## Trecho do documento
***
Se chega ao poder, não é por lhe ter o povo apreço especial, mas  por oportunismo geral, à guisa de equipe de resgate em catástrofe consumada, arriscando-se por isso à execração sumária, caso não recobre as vidas todas, ou à santidade perigosa dos mitos, e assim tender a se fazer presa da própria imagem ao espelho. Entretanto é mais comum circunstãncia mais singela, em que se submete à pecha de serviçal de faxina nas ressacas seguindo as esbórnias do dinheiro.
***
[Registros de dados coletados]
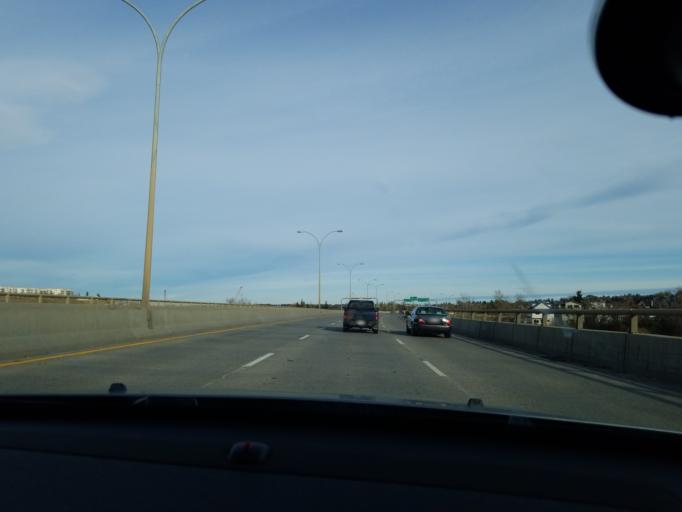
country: CA
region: Alberta
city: Edmonton
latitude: 53.5355
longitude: -113.4892
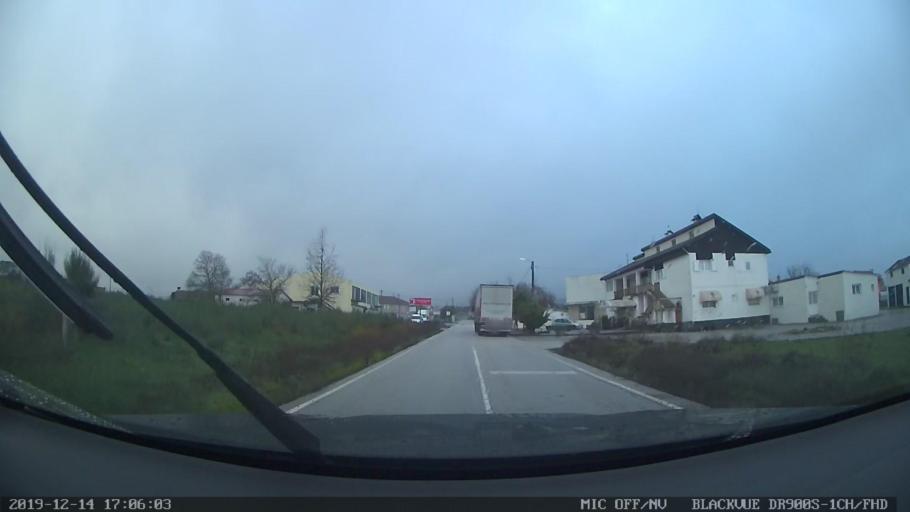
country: PT
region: Vila Real
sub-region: Vila Pouca de Aguiar
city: Vila Pouca de Aguiar
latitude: 41.4543
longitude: -7.5897
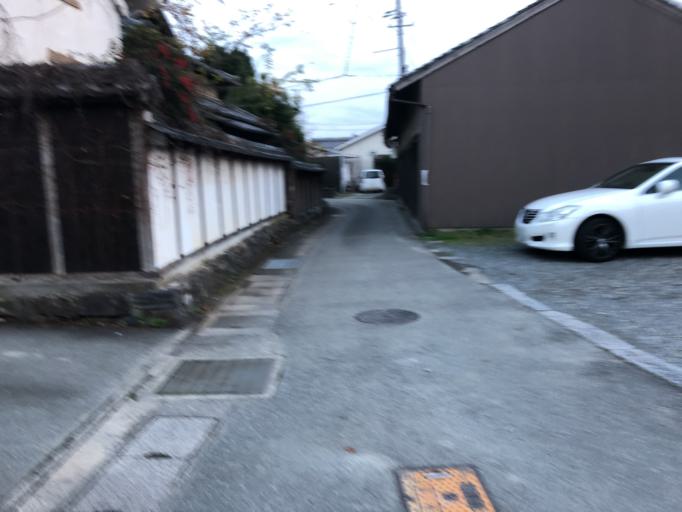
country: JP
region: Kyoto
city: Kameoka
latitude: 35.0575
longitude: 135.5619
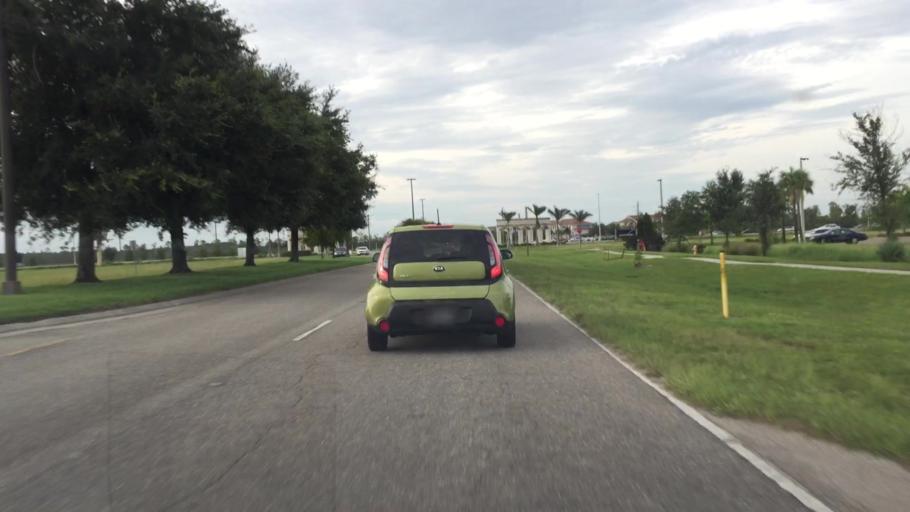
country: US
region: Florida
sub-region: Lee County
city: Fort Myers
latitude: 26.6297
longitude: -81.7930
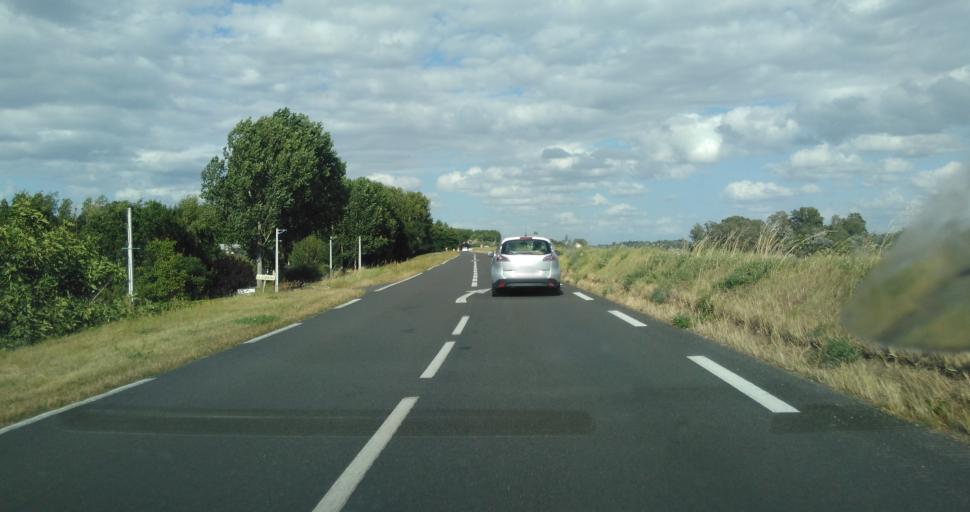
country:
***
## Objetivo da tarefa
Dê continuidade ao trecho sobre a chegada ao poder, começando logo depois da última frase.

## Problema resolvido
Feito o serviço, se acaso deixando a desejar, é caçada e abatida, decerto merecidamente, e se a contento, é de quqalquer modo escorraçada, passando então a vagar nua e louca pelos becos, choramingando e rogando pragas, ignorada por quem se apruma, garçom ou conviva, a caminho do festim novo no endereço que faz pouco acabou de limpar. Passará a noite entre resmungos inúteis e gestos obscenos à volta da balbúrdia, até que na madrugada o tempo a console e a faça sentar nos degraus do portão enquanto não vem o sol, para só então usar a entrada dos fundos e nas pontas dos pés beliscar as sobras em torno dos corpos cheirando a embriaguez e aproveitar-se dos roncos para arrastar cuidadosamente os móveis e esfregar os cantos.